▶ How to complete this task
Every record that follows must be duplicated exactly, with images left out.

BEGIN Information provided

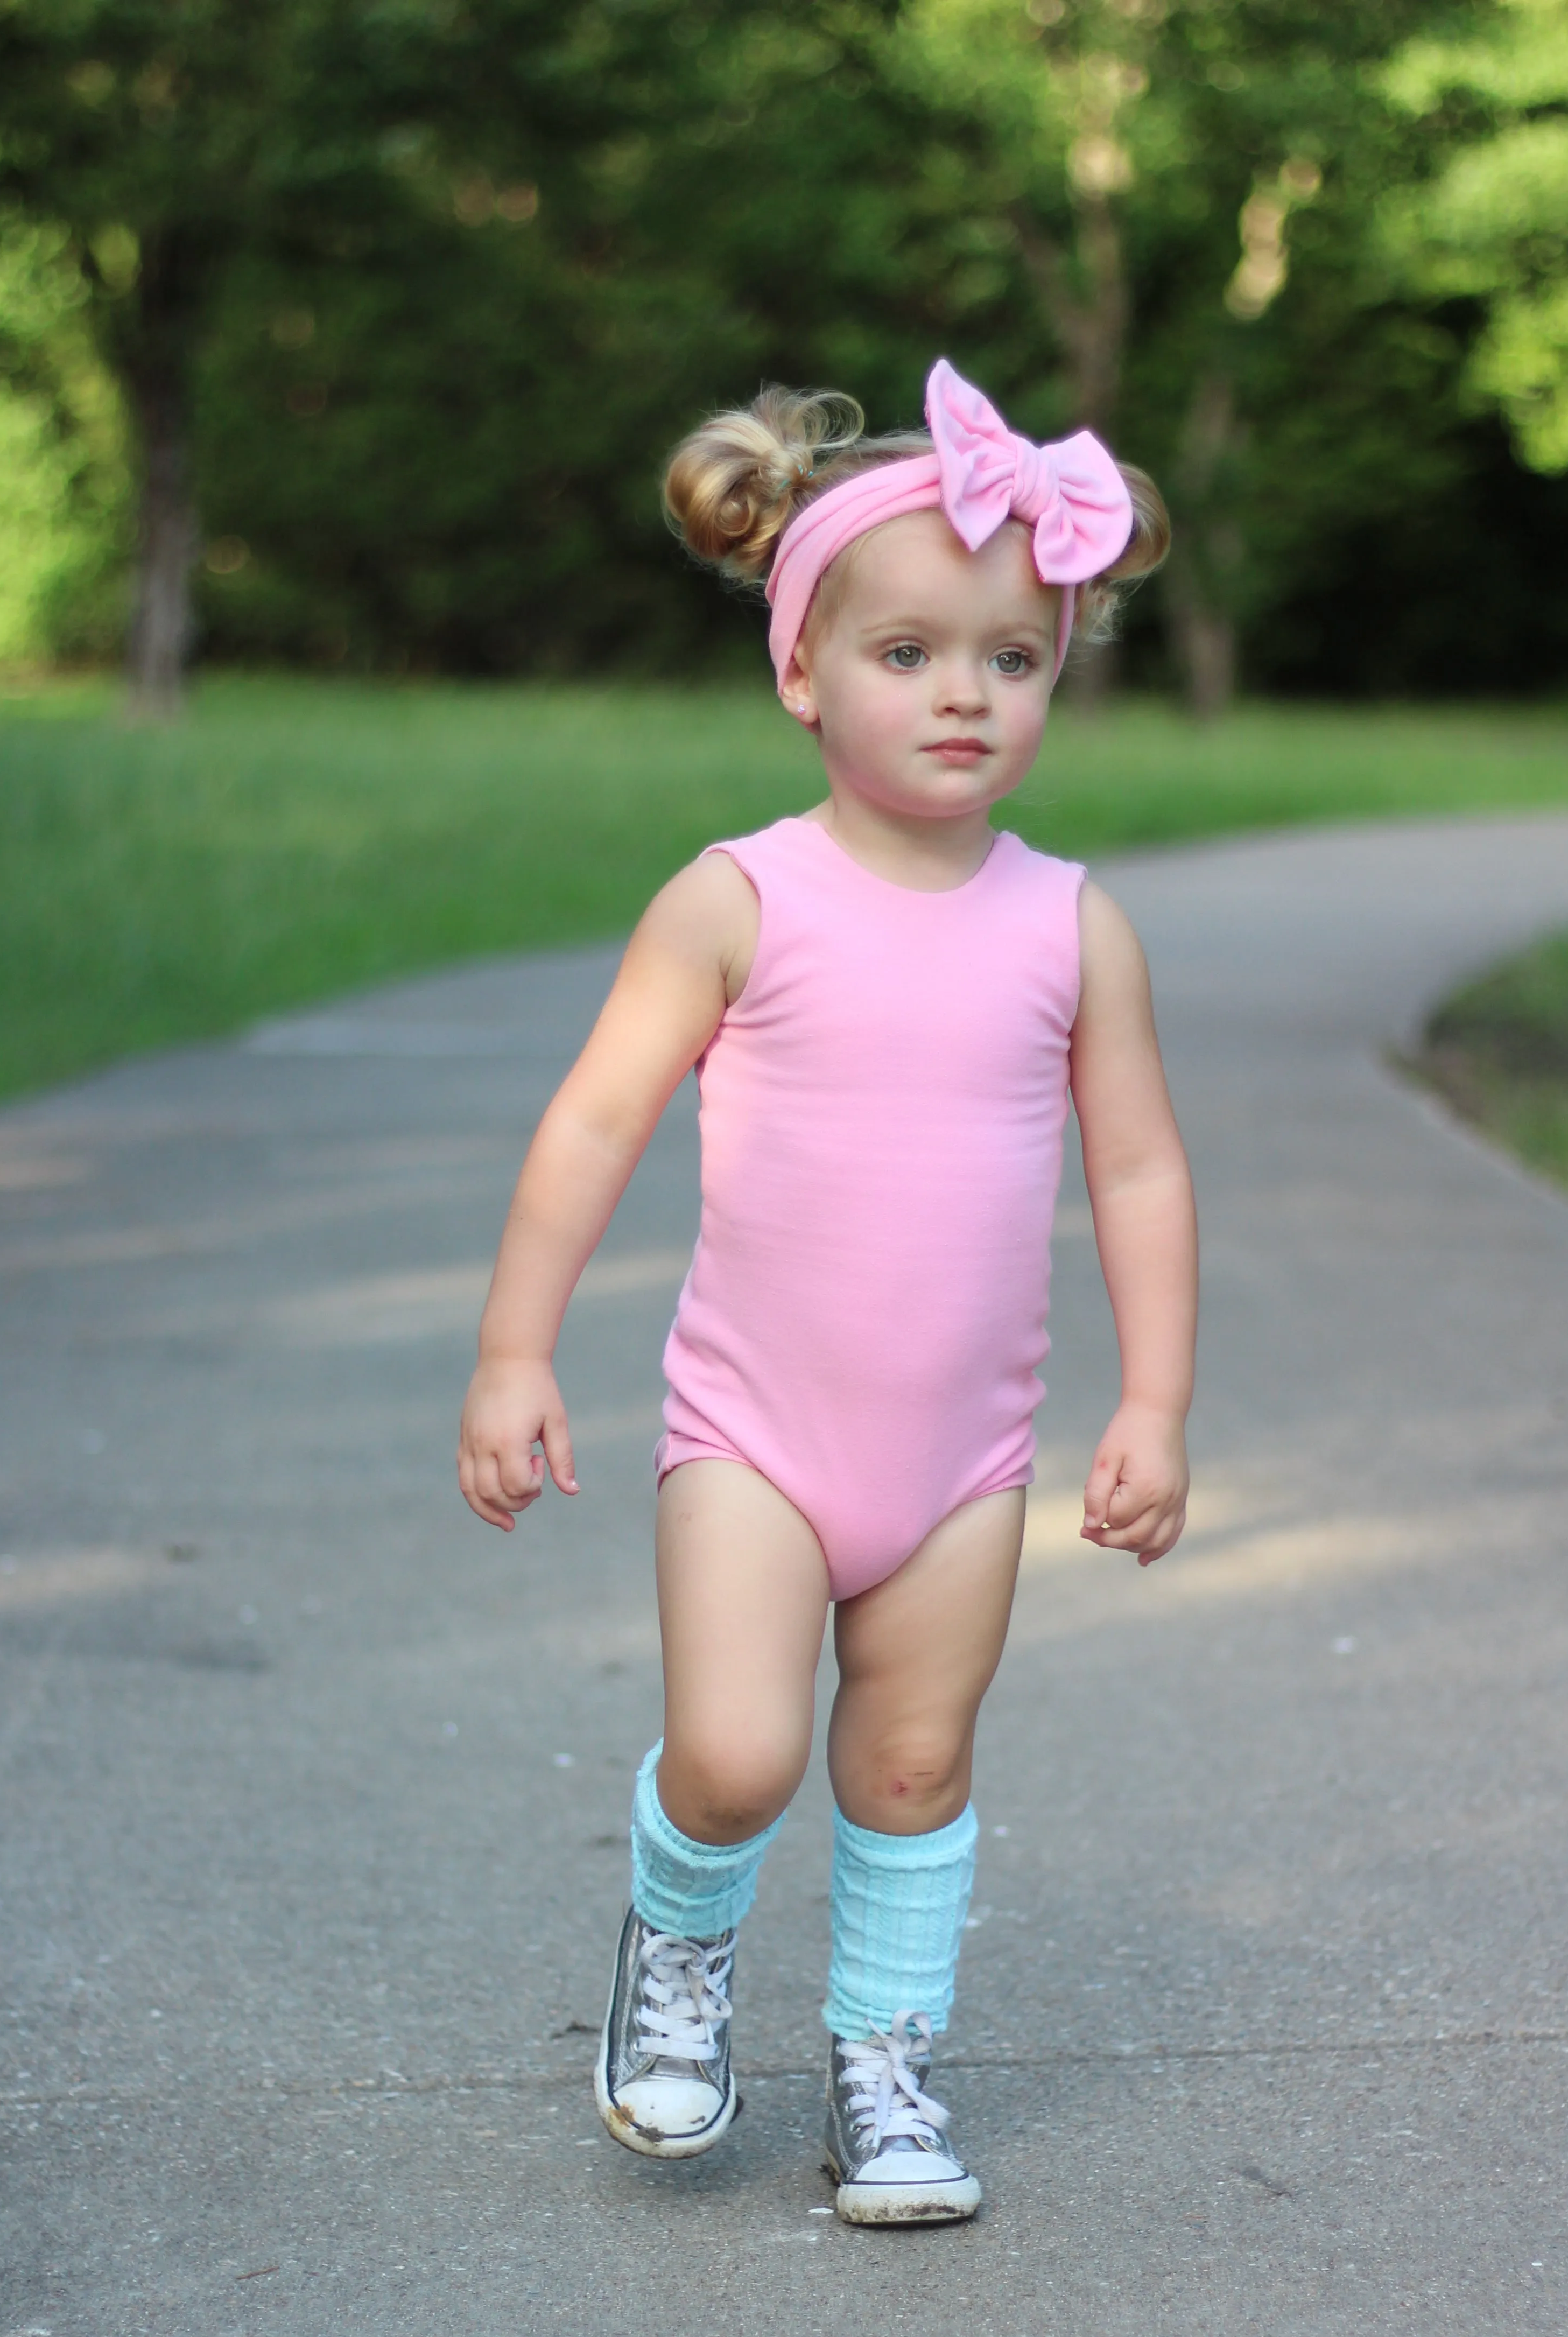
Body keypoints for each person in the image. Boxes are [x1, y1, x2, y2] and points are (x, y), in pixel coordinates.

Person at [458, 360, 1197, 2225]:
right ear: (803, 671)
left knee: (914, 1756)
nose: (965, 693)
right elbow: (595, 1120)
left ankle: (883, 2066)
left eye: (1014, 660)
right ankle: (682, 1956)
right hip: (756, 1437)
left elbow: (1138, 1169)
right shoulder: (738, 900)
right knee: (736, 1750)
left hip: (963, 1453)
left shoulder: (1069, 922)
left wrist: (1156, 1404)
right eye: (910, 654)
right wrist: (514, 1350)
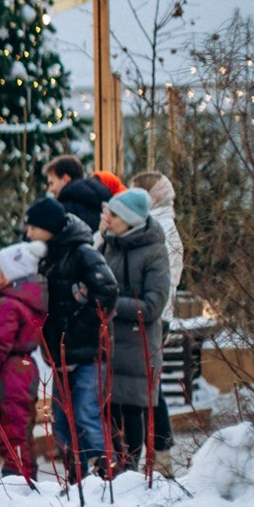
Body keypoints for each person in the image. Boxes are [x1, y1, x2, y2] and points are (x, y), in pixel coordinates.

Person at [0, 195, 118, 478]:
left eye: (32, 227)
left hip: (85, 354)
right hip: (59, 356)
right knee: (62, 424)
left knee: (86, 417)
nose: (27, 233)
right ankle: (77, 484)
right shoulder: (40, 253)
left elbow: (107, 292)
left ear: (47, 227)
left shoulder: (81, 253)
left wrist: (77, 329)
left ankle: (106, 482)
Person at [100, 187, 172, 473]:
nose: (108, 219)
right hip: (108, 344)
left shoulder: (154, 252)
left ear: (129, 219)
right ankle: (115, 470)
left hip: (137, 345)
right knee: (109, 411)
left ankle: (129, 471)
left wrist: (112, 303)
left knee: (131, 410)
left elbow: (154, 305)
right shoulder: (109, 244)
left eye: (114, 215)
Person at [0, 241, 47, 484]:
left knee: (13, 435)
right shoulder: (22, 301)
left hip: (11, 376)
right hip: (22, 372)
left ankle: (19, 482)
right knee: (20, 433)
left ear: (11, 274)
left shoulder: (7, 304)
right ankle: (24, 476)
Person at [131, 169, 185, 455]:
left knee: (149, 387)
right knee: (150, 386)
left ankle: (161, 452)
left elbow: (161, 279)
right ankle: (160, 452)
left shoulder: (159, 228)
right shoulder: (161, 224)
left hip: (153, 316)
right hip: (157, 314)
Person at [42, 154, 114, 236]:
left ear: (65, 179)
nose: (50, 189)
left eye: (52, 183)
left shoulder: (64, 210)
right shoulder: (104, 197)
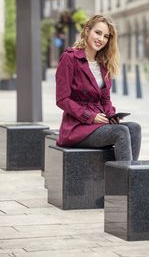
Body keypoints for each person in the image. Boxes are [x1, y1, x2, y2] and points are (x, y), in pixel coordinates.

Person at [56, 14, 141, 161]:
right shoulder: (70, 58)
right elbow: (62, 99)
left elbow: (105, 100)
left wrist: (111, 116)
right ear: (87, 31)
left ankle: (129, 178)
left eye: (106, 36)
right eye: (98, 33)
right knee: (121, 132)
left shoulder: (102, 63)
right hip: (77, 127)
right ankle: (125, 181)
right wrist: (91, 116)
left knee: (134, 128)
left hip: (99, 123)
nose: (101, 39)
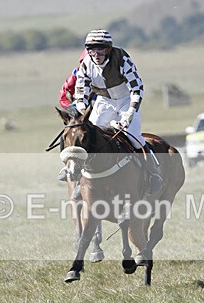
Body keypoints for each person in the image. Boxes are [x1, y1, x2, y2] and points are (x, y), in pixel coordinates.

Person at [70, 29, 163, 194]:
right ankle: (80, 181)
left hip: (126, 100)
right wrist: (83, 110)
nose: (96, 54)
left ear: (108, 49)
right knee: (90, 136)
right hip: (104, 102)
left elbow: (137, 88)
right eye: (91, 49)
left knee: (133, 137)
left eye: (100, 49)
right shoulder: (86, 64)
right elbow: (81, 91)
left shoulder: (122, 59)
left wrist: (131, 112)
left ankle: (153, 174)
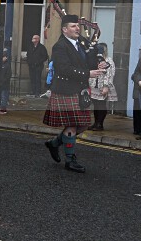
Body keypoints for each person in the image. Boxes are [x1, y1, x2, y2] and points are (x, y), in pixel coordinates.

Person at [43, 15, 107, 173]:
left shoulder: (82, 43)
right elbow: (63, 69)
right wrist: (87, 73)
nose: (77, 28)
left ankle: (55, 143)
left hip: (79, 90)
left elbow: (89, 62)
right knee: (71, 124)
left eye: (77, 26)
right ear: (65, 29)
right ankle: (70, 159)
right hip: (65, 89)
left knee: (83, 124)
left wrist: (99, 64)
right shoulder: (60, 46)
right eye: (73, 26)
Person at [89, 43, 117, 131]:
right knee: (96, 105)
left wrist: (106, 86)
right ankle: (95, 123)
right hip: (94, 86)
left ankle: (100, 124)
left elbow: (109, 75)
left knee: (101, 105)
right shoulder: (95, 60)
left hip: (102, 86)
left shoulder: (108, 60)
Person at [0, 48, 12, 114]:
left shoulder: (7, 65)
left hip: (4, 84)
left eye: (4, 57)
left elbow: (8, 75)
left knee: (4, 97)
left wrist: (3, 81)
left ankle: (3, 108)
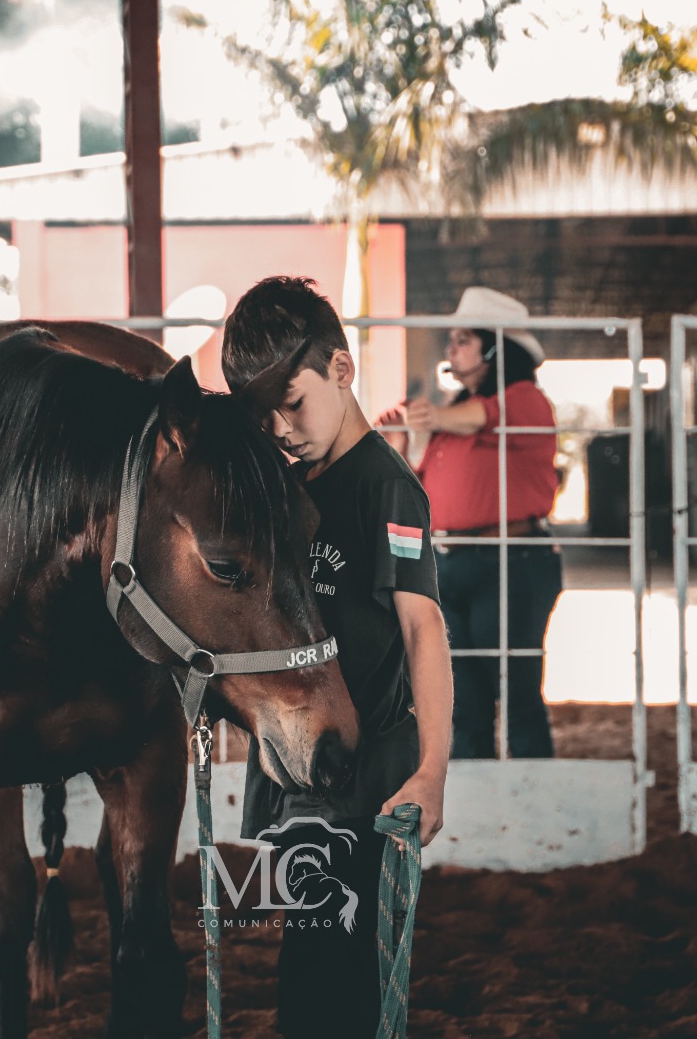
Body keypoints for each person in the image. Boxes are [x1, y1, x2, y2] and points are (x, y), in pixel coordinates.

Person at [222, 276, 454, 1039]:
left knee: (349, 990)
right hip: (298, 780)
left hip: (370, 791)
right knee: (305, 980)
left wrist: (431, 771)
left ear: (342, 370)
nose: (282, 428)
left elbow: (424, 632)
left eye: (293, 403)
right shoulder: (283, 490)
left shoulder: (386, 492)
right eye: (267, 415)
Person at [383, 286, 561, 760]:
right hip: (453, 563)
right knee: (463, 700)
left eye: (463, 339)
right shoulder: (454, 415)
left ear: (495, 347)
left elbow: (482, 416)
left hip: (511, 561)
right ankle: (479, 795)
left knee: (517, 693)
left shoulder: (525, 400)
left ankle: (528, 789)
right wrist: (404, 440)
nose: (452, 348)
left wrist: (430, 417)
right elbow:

END Information provided

▶ Response to this task
Body keypoints for each person in the image. Boxes are [x1, y1, x2, y2] and points are (x, y), in pixel coordinates.

Person at [458, 360, 1197, 2225]:
right ear: (803, 671)
left knee: (914, 1756)
nose: (965, 693)
right elbow: (595, 1120)
left ankle: (883, 2066)
left eye: (1014, 660)
right ankle: (682, 1956)
right hip: (756, 1437)
left elbow: (1138, 1169)
right shoulder: (738, 900)
right knee: (736, 1750)
left hip: (963, 1453)
left shoulder: (1069, 922)
left wrist: (1156, 1404)
right eye: (910, 654)
right wrist: (514, 1350)
Body keypoints for each person in the image. Boxes are [x1, y1, x2, y2] and points are (x, y), in pixel coordinates.

Person at [0, 195, 118, 478]:
left eye: (32, 227)
left hip: (85, 354)
right hip: (59, 356)
right knee: (62, 424)
left knee: (86, 417)
nose: (27, 233)
right ankle: (77, 484)
right shoulder: (40, 253)
left elbow: (107, 292)
left ear: (47, 227)
left shoulder: (81, 253)
left wrist: (77, 329)
left ankle: (106, 482)
Person at [100, 187, 172, 473]:
nose: (108, 219)
right hip: (108, 344)
left shoulder: (154, 252)
left ear: (129, 219)
right ankle: (115, 470)
left hip: (137, 345)
right knee: (109, 411)
left ankle: (129, 471)
left wrist: (112, 303)
left knee: (131, 410)
left elbow: (154, 305)
right shoulder: (109, 244)
left eye: (114, 215)
Person at [0, 241, 47, 484]:
left knee: (13, 435)
right shoulder: (22, 301)
left hip: (11, 376)
right hip: (22, 372)
left ankle: (19, 482)
right knee: (20, 433)
left ear: (11, 274)
left shoulder: (7, 304)
right ankle: (24, 476)
Person at [131, 169, 185, 455]:
left knee: (149, 387)
right knee: (150, 386)
left ankle: (161, 452)
left elbow: (161, 279)
right ankle: (160, 452)
left shoulder: (159, 228)
right shoulder: (161, 224)
left hip: (153, 316)
right hip: (157, 314)
Person at [42, 154, 114, 236]:
left ear: (65, 179)
nose: (50, 189)
left eye: (52, 183)
left shoulder: (64, 210)
right shoulder: (104, 197)
Body keypoints for each person in the image. Boxes are [x1, y1, x2, y2] and points are (x, y), in pixel coordinates.

Person at [56, 14, 141, 161]:
right shoulder: (70, 58)
right elbow: (62, 99)
left elbow: (105, 100)
left wrist: (111, 116)
right ear: (87, 31)
left ankle: (129, 178)
left eye: (106, 36)
right eye: (98, 33)
right knee: (121, 132)
left shoulder: (102, 63)
right hip: (77, 127)
right ankle: (125, 181)
right wrist: (91, 116)
left knee: (134, 128)
left hip: (99, 123)
nose: (101, 39)
Body keypoints for each person in the image. Boxes are [x1, y1, x2, y2] and points are (x, y), in pixel coordinates.

Person at [70, 29, 163, 194]:
right ankle: (80, 181)
left hip: (126, 100)
right wrist: (83, 110)
nose: (96, 54)
left ear: (108, 49)
right knee: (90, 136)
right hip: (104, 102)
left elbow: (137, 88)
right eye: (91, 49)
left knee: (133, 137)
left eye: (100, 49)
right shoulder: (86, 64)
right elbow: (81, 91)
left shoulder: (122, 59)
left wrist: (131, 112)
left ankle: (153, 174)
Body keypoints for each person in the image. Boxes are [x1, y1, x2, y2] and points are (x, y), in pixel coordinates.

Person at [43, 15, 107, 173]:
left shoulder: (82, 43)
right elbow: (63, 69)
right wrist: (87, 73)
nose: (77, 28)
left ankle: (55, 143)
left hip: (79, 90)
left elbow: (89, 62)
right knee: (71, 124)
left eye: (77, 26)
right ear: (65, 29)
right ankle: (70, 159)
right hip: (65, 89)
left knee: (83, 124)
left wrist: (99, 64)
right shoulder: (60, 46)
right eye: (73, 26)
Person at [89, 43, 117, 131]:
right knee: (96, 105)
left wrist: (106, 86)
right ankle: (95, 123)
right hip: (94, 86)
left ankle: (100, 124)
left elbow: (109, 75)
left knee: (101, 105)
right shoulder: (95, 60)
left hip: (102, 86)
left shoulder: (108, 60)
Person at [0, 48, 12, 114]:
left shoulder: (7, 65)
left hip: (4, 84)
left eye: (4, 57)
left elbow: (8, 75)
left knee: (4, 97)
left wrist: (3, 81)
left ankle: (3, 108)
Body keypoints for each person in the image. Boxes are [x1, y1, x2, y2] and points are (x, y), in pixel coordinates.

Person at [222, 276, 454, 1039]:
left knee: (349, 990)
right hip: (298, 780)
left hip: (370, 791)
right knee: (305, 980)
left wrist: (431, 771)
left ear: (342, 370)
nose: (282, 428)
left elbow: (424, 632)
left eye: (293, 403)
right shoulder: (283, 490)
left shoulder: (386, 492)
right eye: (267, 415)
Person at [383, 286, 561, 760]:
right hip: (453, 563)
right knee: (463, 700)
left eye: (463, 339)
right shoulder: (454, 415)
left ear: (495, 347)
left elbow: (482, 416)
left hip: (511, 561)
right ankle: (479, 795)
left knee: (517, 693)
left shoulder: (525, 400)
left ankle: (528, 789)
right wrist: (404, 440)
nose: (452, 348)
left wrist: (430, 417)
right elbow:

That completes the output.